Material for the task: Begin

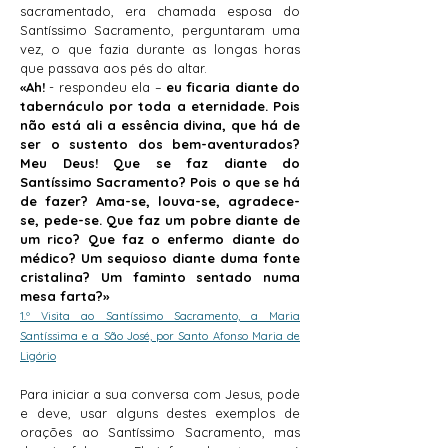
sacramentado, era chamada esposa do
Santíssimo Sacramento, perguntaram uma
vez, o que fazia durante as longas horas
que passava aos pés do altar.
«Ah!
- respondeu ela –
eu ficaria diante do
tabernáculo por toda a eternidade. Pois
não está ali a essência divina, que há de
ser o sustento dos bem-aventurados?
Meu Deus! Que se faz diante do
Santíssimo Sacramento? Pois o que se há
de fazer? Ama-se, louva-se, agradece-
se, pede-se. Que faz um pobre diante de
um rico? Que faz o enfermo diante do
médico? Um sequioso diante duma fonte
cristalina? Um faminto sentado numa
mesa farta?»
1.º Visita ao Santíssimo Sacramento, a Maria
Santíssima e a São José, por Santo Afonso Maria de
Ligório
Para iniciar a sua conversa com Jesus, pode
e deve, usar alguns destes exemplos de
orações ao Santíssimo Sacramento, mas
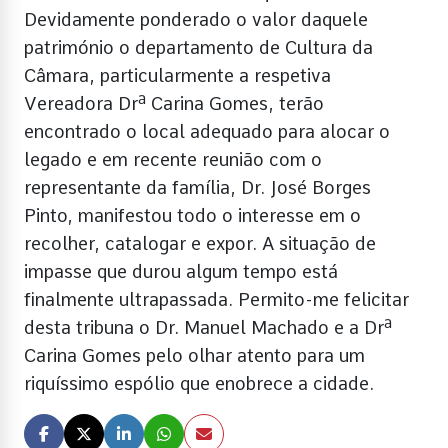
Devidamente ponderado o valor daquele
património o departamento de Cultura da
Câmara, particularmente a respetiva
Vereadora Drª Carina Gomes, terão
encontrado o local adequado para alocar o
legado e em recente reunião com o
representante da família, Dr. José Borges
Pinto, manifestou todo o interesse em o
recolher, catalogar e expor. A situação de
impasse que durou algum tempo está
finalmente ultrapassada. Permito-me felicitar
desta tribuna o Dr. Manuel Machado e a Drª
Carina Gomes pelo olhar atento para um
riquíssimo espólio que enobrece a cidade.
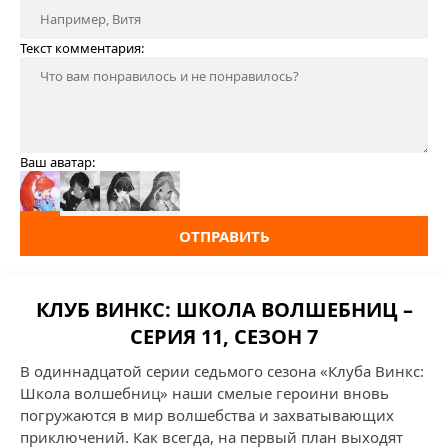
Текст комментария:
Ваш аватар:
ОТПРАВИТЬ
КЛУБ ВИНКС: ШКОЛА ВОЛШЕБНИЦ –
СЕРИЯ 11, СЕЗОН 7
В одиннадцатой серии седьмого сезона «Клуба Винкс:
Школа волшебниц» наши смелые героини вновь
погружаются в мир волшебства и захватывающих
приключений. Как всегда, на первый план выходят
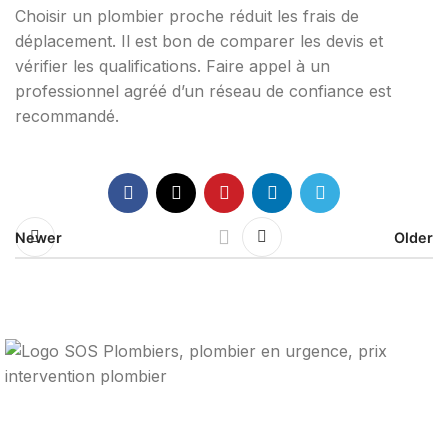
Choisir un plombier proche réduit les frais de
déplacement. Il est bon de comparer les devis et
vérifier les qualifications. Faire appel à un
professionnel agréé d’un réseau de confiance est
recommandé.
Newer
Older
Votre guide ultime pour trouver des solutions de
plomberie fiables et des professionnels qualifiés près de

Material for the task: End
Material for the task: Begin

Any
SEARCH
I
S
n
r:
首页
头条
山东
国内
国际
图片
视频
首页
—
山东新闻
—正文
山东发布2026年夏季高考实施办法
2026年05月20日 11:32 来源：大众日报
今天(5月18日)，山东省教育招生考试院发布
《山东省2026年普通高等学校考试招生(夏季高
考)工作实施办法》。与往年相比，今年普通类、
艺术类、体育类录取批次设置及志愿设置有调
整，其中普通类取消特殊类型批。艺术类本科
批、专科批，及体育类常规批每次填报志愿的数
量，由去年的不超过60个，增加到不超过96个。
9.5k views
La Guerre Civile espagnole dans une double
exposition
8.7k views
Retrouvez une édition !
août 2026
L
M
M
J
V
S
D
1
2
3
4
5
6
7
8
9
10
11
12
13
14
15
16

Material for the task: End
Material for the task: Begin

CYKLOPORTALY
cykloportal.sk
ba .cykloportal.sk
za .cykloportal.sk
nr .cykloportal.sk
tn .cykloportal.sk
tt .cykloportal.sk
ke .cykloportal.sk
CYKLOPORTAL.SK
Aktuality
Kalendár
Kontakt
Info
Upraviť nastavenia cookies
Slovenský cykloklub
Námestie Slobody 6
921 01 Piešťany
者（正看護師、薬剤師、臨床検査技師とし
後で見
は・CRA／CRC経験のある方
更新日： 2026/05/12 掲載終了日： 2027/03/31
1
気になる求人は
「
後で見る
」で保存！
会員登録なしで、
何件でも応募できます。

Material for the task: End

- Task directions -
Reproduce exactly, with no pictures, the lines above from the one holding "Meu Deus! Que se faz diante do" to the one holding "plomberie fiables et", inclusive.

- Answer for the task -
Meu Deus! Que se faz diante do
Santíssimo Sacramento? Pois o que se há
de fazer? Ama-se, louva-se, agradece-
se, pede-se. Que faz um pobre diante de
um rico? Que faz o enfermo diante do
médico? Um sequioso diante duma fonte
cristalina? Um faminto sentado numa
mesa farta?»
1.º Visita ao Santíssimo Sacramento, a Maria
Santíssima e a São José, por Santo Afonso Maria de
Ligório
Para iniciar a sua conversa com Jesus, pode
e deve, usar alguns destes exemplos de
orações ao Santíssimo Sacramento, mas
Devidamente ponderado o valor daquele
património o departamento de Cultura da
Câmara, particularmente a respetiva
Vereadora Drª Carina Gomes, terão
encontrado o local adequado para alocar o
legado e em recente reunião com o
representante da família, Dr. José Borges
Pinto, manifestou todo o interesse em o
recolher, catalogar e expor. A situação de
impasse que durou algum tempo está
finalmente ultrapassada. Permito-me felicitar
desta tribuna o Dr. Manuel Machado e a Drª
Carina Gomes pelo olhar atento para um
riquíssimo espólio que enobrece a cidade.
Текст комментария:
Ваш аватар:
ОТПРАВИТЬ
КЛУБ ВИНКС: ШКОЛА ВОЛШЕБНИЦ –
СЕРИЯ 11, СЕЗОН 7
В одиннадцатой серии седьмого сезона «Клуба Винкс:
Школа волшебниц» наши смелые героини вновь
погружаются в мир волшебства и захватывающих
приключений. Как всегда, на первый план выходят
Choisir un plombier proche réduit les frais de
déplacement. Il est bon de comparer les devis et
vérifier les qualifications. Faire appel à un
professionnel agréé d’un réseau de confiance est
recommandé.
Newer
Older
Votre guide ultime pour trouver des solutions de
plomberie fiables et des professionnels qualifiés près de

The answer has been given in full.